Every line from the one containing "Table 1. Descriptive" to the end of the records below must be copied exactly, and no pictures may be included.

Items from a dataset
┄┄┄┄┄┄┄┄┄┄┄┄┄┄┄┄┄┄┄┄
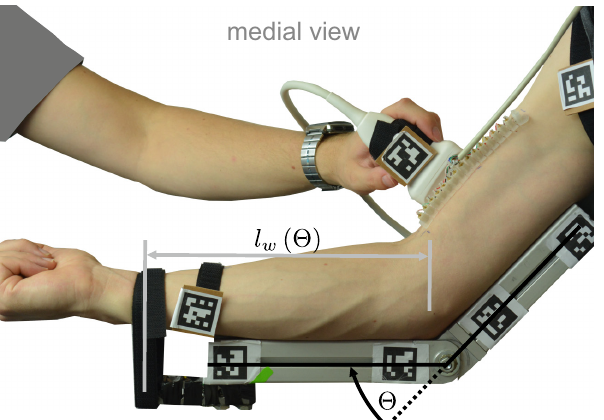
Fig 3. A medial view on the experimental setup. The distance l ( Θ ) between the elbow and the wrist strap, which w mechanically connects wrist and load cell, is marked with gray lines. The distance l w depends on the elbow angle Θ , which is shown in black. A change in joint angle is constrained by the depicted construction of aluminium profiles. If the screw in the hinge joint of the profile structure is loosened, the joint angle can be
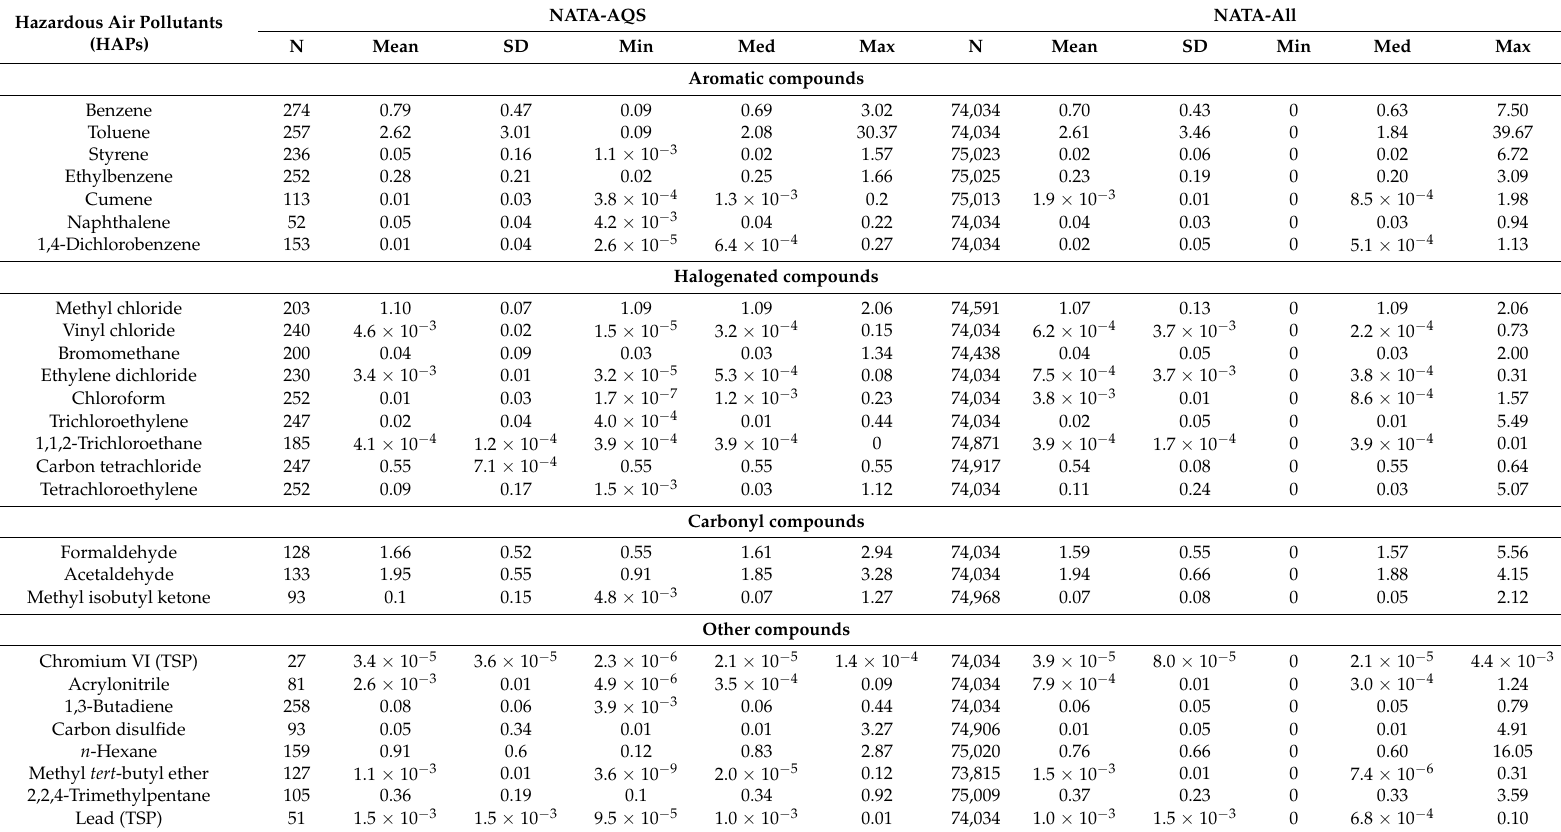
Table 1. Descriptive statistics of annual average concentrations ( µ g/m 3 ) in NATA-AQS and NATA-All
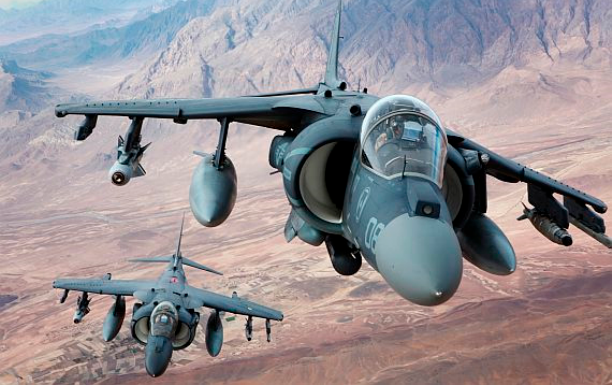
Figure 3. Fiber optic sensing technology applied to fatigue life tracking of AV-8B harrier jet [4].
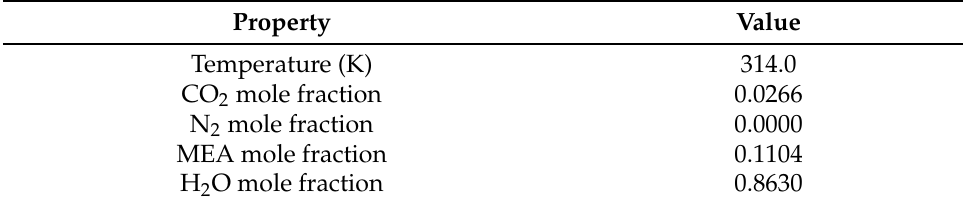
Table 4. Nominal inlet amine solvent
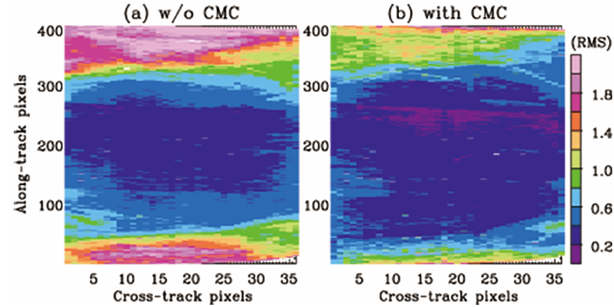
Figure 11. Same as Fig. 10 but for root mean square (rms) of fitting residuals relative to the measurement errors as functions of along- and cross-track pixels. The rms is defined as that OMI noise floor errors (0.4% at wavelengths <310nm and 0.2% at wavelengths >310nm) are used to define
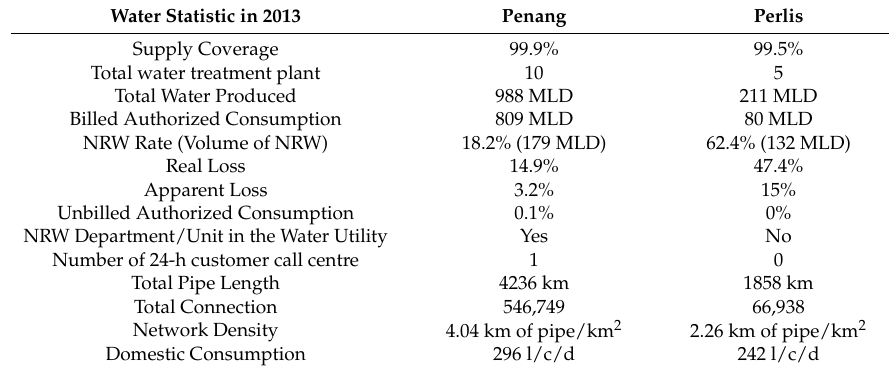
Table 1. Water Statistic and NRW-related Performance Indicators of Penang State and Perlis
┄┄┄┄┄┄┄┄┄┄┄┄┄┄┄┄┄┄┄┄
Output for this task:
Table 1. Descriptive statistics of annual average concentrations ( µ g/m 3 ) in NATA-AQS and NATA-All
Figure 3. Fiber optic sensing technology applied to fatigue life tracking of AV-8B harrier jet [4].
Table 4. Nominal inlet amine solvent
Figure 11. Same as Fig. 10 but for root mean square (rms) of fitting residuals relative to the measurement errors as functions of along- and cross-track pixels. The rms is defined as that OMI noise floor errors (0.4% at wavelengths <310nm and 0.2% at wavelengths >310nm) are used to define
Table 1. Water Statistic and NRW-related Performance Indicators of Penang State and Perlis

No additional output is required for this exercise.